Nitrogen oxides (NOx) produced by lightning (LNOx) play an important role in atmospheric chemistry, including the formation of tropospheric ozone (O3). Chemical models such as the Weather Research and Forecasting (WRF-Chem) model can simulate some aspects of ozone's chemistry, but to produce accurate O3 concentrations, it is important to accurately specify LNOx. Although lightning is a major source of NOx, WRF-Chem does not include lightning or the production of the resulting NOx. The goal of this study is to improve the forecast of tropospheric ozone in WRF-Chem by adding a module that parameterizes lightning occurrence and the resulting formation of NOx by lightning. The parameterization is designed for use on the regional scale.

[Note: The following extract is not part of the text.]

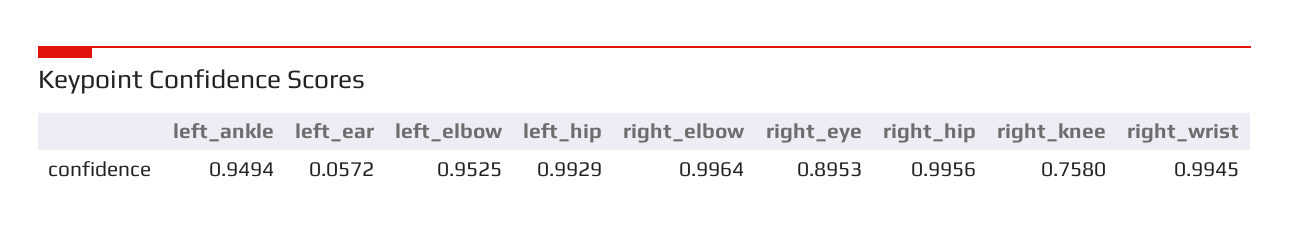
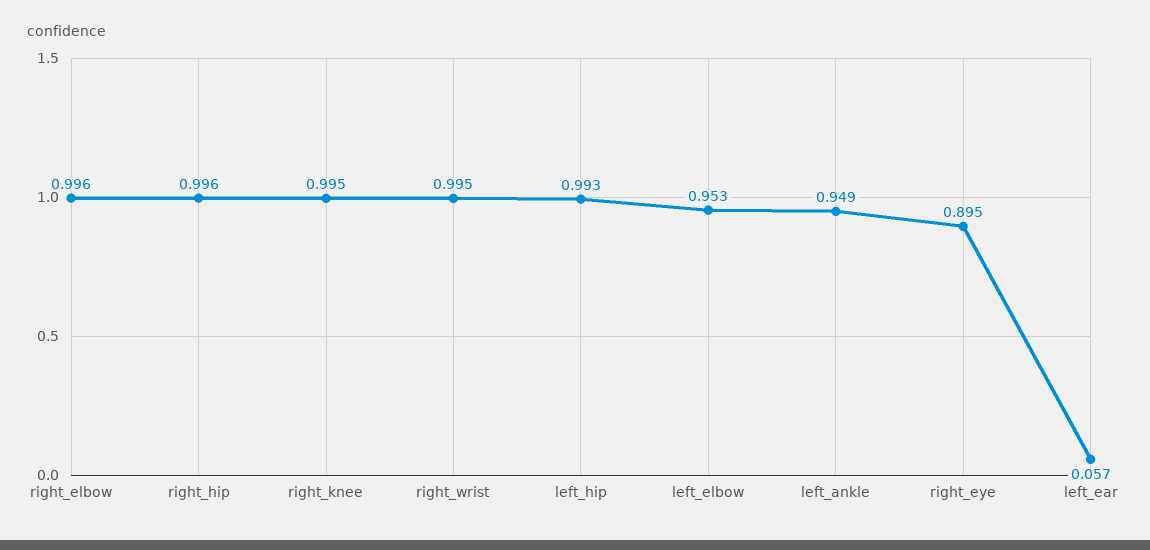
right_knee: 0.758 -> 0.995

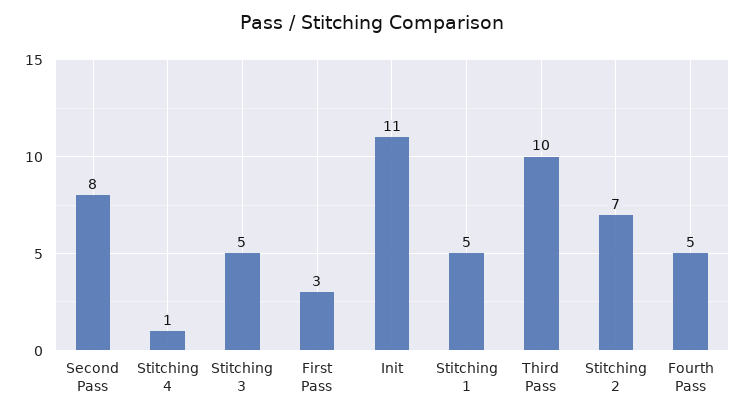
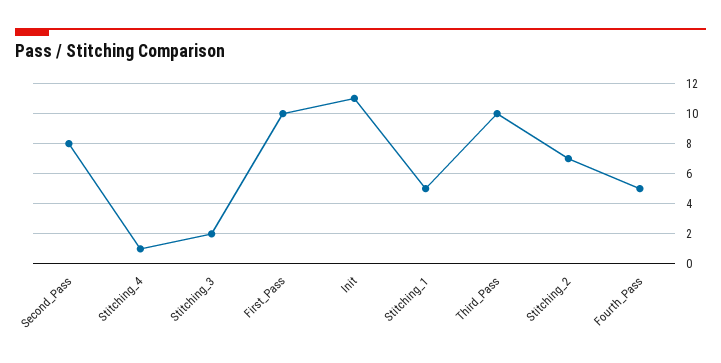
Stitching 3: 5 -> 2
First Pass: 3 -> 10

Previous studies have shown that radar-derived storm height and other parameters are strongly correlated with lightning flash rate. Using data from the Kennedy Space Center Lightning Detection And Ranging (LDAR) Network and WSR-88D radar, a lightning parameterization has been developed for use in WRF-Chem. The parameterization uses a relation between lightning flash rate and storm top height above the freezing level to predict lightning flash rates. The predicted flash rates and a NOx production term then determine the two dimensional LNOx pattern. Finally, we have constructed climatological vertical distributions of lightning sources measured by the LDAR network at Kennedy Space Center as a function of storm top height above the freezing level. These vertical profiles are used to distribute the LNOx in three-dimensions at each model grid point. Values of NOx and ozone calculated by WRF-Chem, with and without the addition of the lightning parameterization, will be presented. Results will be compared to aircraft data from the INTEX-A project.